Yang pertama kali naik haji di Nusantara adalah Bratalegawa asal Sunda, Jawa Barat.
Walaupun tidak diketahui secara pasti, kapan Islam masuk wilayah tatar Pasundan, akan tetapi pada sekitar abad ke 13 ada seseorang bangsawan dari Kerajaan Galuh Sunda yang bernama Bratalegawa. Bratalegawa adalah putra ke 2 dari Raja Bunisora di Kerajaan Galuh yang bernafaskan Hindu, dan sekaligus sepupu dari Dyah Pitaloka Citra Resmi.
Selain seorang bangsawan, Bratalegawa juga terkenal saat itu sebagai seorang saudagar yang kaya raya. Dalam bisnisnya, Bratalegawa sering berhubungan dengan para saudagar lainnya dari Timur Tengah. Dalam perjalanan bisnisnya ke luar negeri, Bratalegawa sering berinteraksi dengan para saudagar dari Timur Tengah yang beragama Islam.
Seringnya berhubungan dengan saudagar dari Arab itu lama-kelamaan Bratalegawa merasa penasaran dan mulai tertarik dengan agama Islam. Dan pada akhirnya, Bratalegawa pun tidak menolak ketika diislamkan oleh para saudagar dari Timur Tengah itu, ketika sedang di India.
Kendati sebenarnya, Bratalegawa adalah seorang penganut Hindu yang ketat, sama seperti saudara-saudaranya, kedua orangtuanya, dan para anggota kerajaan Galuh.

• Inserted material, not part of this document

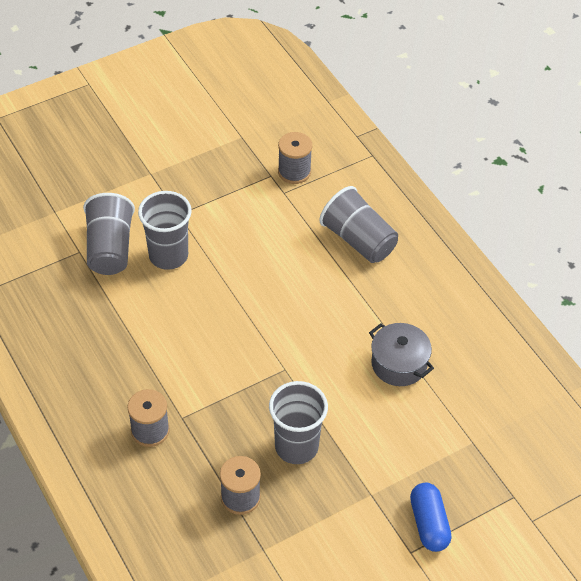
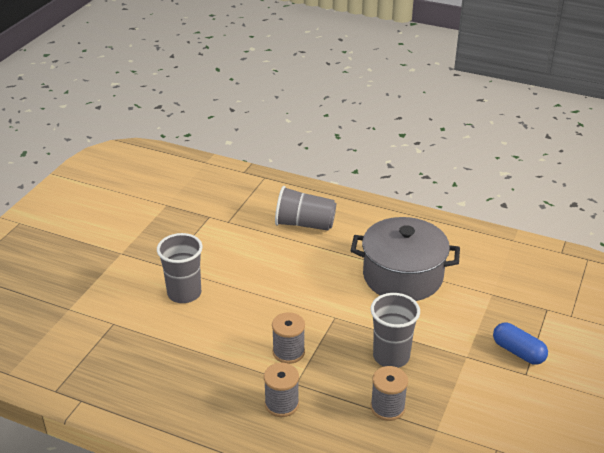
camera: 35 degrees left, 15 degrees down
(110, 248) = (135, 310): grey cup -> none
(294, 172) = (223, 207): grey spool -> grey spool (288, 352)
(399, 364) = (403, 276): grey pot -> grey pot, size x1.80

Kerajaan Sunda Galuh ini ibukotanya adalah Kawali (Ciamis sekarang), tanah kelahiran Bratalegawa.
Sebagai Muslim, Bratalegawa yang memang kaya raya, lantas menunaikan ibadah haji. Setelah selesai menjalankan segalanya, Bratalegawa lantas dijuluki sebagai Haji Purwa. Purwa artinya yang utama atau yang pertama.
Karena Bratalegawa lah tokoh Sunda pertama yang berhasil naik haji. Namanya pun lalu menjadi Haji Baharuddin Al-Jawi.
Bukan hanya sekedar mengantongi gelar Haji, Bratalegawa pun ingin menyebarkan agama Islam yang kini dianutnya. Pulang dari Mekkah dia langsung ke tanah kelahirannya Kawali. Haji Baharuddin Al-Jawi ingin menyebarkan Islam di kerajaan Galuh nya.
Yang dilakukan pertama kali untuk itu, Al-Jawi berusaha untuk mengislamkan Ratu Banawati dan saudara kandungnya Girl Dewanti, serta para petinggi kerajaan.
Akan tetapi saking ketatnya pengaruh Hindu, Al-Jawi gagal dalam upayanya. Dalam upayanya Al-Jawi juga dibantu oleh rekan-rekannya dari Arab.
Namun Al-Jawi tidak patah arang. Dia lantas hijrah ke Cirebon (dulu disebut Caruban Girang), masih dalam upaya menyebarkan Islam.
Berlainan dengan di Kawali, masyarakat Caruban Girang malah menyambut positif apa yang diajarkan Al-Jawi. Banyak masyarakat Cirebon lalu memeluk agama Islam. Dan tahukah Anda jika Sunan Gunung Jati (Syarif Hidayatullah) adalah salah satu pengikut Al-Jawi yang meneruskan perjuangan tokoh Sunda pertama yang naik haji tersebut?
Selain banyak kecurangan dan penipuan, pelaksanaan ibadah haji jaman Hindia Belanda memakan waktu yang sangat lama untuk bisa sampai ke Mekkah.
Pada prosesnya, para calon jemaah haji harus berlayar dulu ke Aceh. Dari situ dengan menggunakan kapal dagang mereka ke India. Dari India harus ke Yaman dulu. Jika beruntung, dari situ mereka baru bisa langsung ke Jeddah.
Dari awal proses sampai ke tujuan, bahkan memakan waktu sampai setengah tahun dalam sekali keberangkatan. Pada saat itu belum ada kapal uap.
Kesulitan lainnya, para calon jemaah menghadapi resiko tenggelamnya kapal yang mereka tumpangi, yang menyebabkan mereka terdampar di pulau. Selain itu, para perompak atau bajak laut juga merampok harta benda mereka.
Beruntung kita di jaman sekarang ini, segala sesuatunya menjadi lebih mudah dan aman.